● **Supplied material**
= = = = = = =

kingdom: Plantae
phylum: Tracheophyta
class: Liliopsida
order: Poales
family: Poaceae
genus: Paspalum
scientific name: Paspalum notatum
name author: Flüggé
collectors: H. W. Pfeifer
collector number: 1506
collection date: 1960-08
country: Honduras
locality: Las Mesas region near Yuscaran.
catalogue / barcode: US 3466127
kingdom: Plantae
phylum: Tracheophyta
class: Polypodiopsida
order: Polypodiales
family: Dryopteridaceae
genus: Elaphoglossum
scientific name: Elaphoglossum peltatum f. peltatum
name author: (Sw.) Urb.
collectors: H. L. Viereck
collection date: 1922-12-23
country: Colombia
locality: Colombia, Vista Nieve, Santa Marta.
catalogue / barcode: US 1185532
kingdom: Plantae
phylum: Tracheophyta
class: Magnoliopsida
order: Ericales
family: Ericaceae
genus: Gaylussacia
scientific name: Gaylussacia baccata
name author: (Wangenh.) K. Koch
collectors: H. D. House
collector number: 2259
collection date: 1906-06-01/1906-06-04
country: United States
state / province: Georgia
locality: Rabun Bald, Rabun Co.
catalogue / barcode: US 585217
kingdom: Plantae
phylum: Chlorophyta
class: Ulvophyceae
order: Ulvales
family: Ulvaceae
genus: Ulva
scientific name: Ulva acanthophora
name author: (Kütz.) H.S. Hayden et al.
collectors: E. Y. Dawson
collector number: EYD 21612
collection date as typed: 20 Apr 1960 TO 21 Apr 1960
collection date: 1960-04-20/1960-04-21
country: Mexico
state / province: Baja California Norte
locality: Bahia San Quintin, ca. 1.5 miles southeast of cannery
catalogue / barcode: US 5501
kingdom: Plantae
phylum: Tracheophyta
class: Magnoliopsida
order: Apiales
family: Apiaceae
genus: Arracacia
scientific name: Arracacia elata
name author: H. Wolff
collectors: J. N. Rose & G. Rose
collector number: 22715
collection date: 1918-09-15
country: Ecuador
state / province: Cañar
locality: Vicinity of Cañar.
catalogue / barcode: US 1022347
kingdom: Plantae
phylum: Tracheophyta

= = = = = = =

● **What needs to be done**
Could you return all of the entries above line for line, with every character unchanged and in the same order?

● **Reply to the task**
kingdom: Plantae
phylum: Tracheophyta
class: Liliopsida
order: Poales
family: Poaceae
genus: Paspalum
scientific name: Paspalum notatum
name author: Flüggé
collectors: H. W. Pfeifer
collector number: 1506
collection date: 1960-08
country: Honduras
locality: Las Mesas region near Yuscaran.
catalogue / barcode: US 3466127
kingdom: Plantae
phylum: Tracheophyta
class: Polypodiopsida
order: Polypodiales
family: Dryopteridaceae
genus: Elaphoglossum
scientific name: Elaphoglossum peltatum f. peltatum
name author: (Sw.) Urb.
collectors: H. L. Viereck
collection date: 1922-12-23
country: Colombia
locality: Colombia, Vista Nieve, Santa Marta.
catalogue / barcode: US 1185532
kingdom: Plantae
phylum: Tracheophyta
class: Magnoliopsida
order: Ericales
family: Ericaceae
genus: Gaylussacia
scientific name: Gaylussacia baccata
name author: (Wangenh.) K. Koch
collectors: H. D. House
collector number: 2259
collection date: 1906-06-01/1906-06-04
country: United States
state / province: Georgia
locality: Rabun Bald, Rabun Co.
catalogue / barcode: US 585217
kingdom: Plantae
phylum: Chlorophyta
class: Ulvophyceae
order: Ulvales
family: Ulvaceae
genus: Ulva
scientific name: Ulva acanthophora
name author: (Kütz.) H.S. Hayden et al.
collectors: E. Y. Dawson
collector number: EYD 21612
collection date as typed: 20 Apr 1960 TO 21 Apr 1960
collection date: 1960-04-20/1960-04-21
country: Mexico
state / province: Baja California Norte
locality: Bahia San Quintin, ca. 1.5 miles southeast of cannery
catalogue / barcode: US 5501
kingdom: Plantae
phylum: Tracheophyta
class: Magnoliopsida
order: Apiales
family: Apiaceae
genus: Arracacia
scientific name: Arracacia elata
name author: H. Wolff
collectors: J. N. Rose & G. Rose
collector number: 22715
collection date: 1918-09-15
country: Ecuador
state / province: Cañar
locality: Vicinity of Cañar.
catalogue / barcode: US 1022347
kingdom: Plantae
phylum: Tracheophyta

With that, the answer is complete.